--- SUPPLIED INFORMATION ---
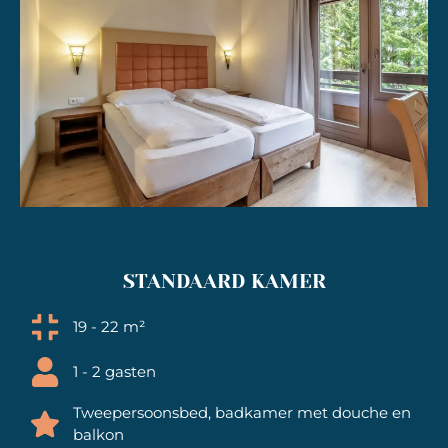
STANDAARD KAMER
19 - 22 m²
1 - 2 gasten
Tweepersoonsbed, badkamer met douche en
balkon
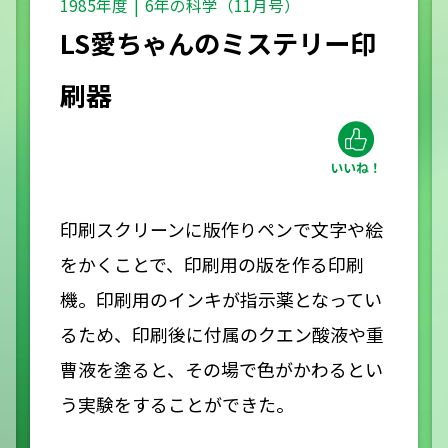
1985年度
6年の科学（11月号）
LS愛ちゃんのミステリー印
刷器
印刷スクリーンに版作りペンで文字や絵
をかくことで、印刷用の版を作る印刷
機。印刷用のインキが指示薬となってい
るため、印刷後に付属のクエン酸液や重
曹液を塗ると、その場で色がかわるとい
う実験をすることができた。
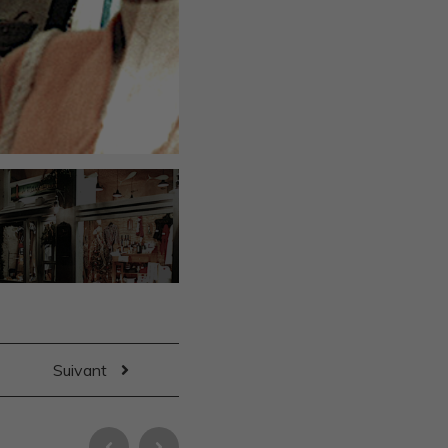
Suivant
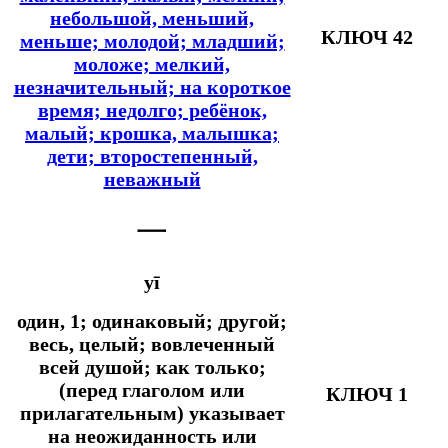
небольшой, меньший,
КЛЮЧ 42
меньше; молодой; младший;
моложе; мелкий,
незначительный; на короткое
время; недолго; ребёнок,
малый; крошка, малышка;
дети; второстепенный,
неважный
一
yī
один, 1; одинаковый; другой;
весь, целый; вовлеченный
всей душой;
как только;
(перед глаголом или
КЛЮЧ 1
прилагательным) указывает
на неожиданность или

---

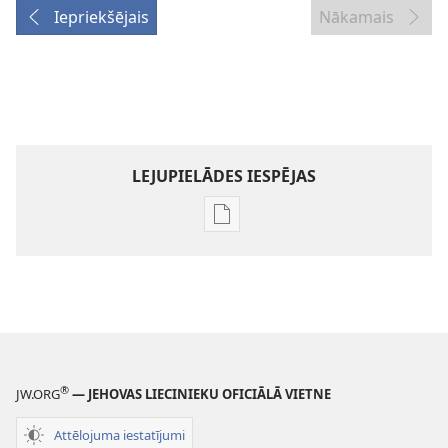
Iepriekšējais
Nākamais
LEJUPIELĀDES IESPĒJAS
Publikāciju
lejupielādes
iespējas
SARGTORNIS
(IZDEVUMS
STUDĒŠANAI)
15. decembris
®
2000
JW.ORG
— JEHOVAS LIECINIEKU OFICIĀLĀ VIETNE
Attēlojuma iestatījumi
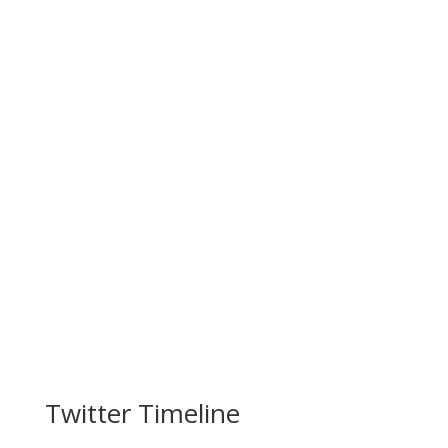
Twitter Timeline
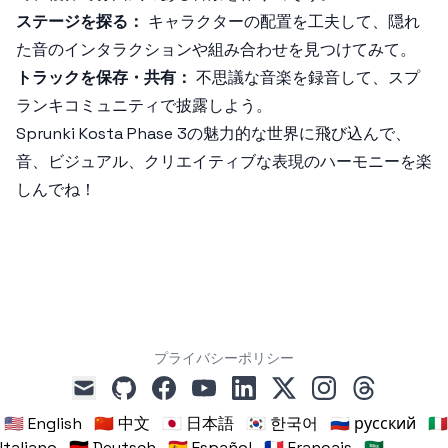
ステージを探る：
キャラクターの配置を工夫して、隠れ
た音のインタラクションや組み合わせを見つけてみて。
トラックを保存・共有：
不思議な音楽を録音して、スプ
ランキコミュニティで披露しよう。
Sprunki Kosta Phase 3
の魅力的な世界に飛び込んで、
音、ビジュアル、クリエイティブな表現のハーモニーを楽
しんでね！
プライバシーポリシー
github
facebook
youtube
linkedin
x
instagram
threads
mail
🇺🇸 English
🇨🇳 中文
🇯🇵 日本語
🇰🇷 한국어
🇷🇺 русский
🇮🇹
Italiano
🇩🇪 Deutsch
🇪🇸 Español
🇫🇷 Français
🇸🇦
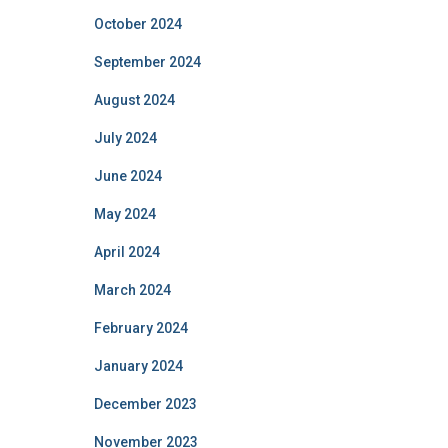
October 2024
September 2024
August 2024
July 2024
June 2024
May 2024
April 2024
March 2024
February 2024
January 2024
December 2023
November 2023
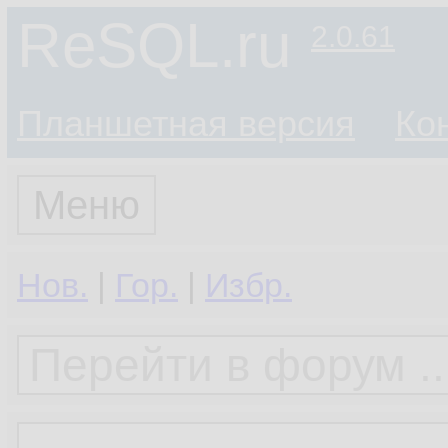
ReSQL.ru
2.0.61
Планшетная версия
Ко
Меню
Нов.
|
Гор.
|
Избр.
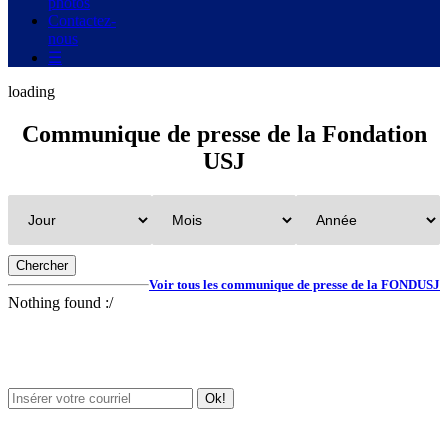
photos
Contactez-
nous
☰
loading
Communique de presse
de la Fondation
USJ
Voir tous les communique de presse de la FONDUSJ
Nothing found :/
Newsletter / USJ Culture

--- EXERCISE ---
Report, from the entries above, each line where "presse" is found.

--- SOLUTION FOR THIS EXERCISE ---
Communique de presse
Voir tous les communique de presse de la FONDUSJ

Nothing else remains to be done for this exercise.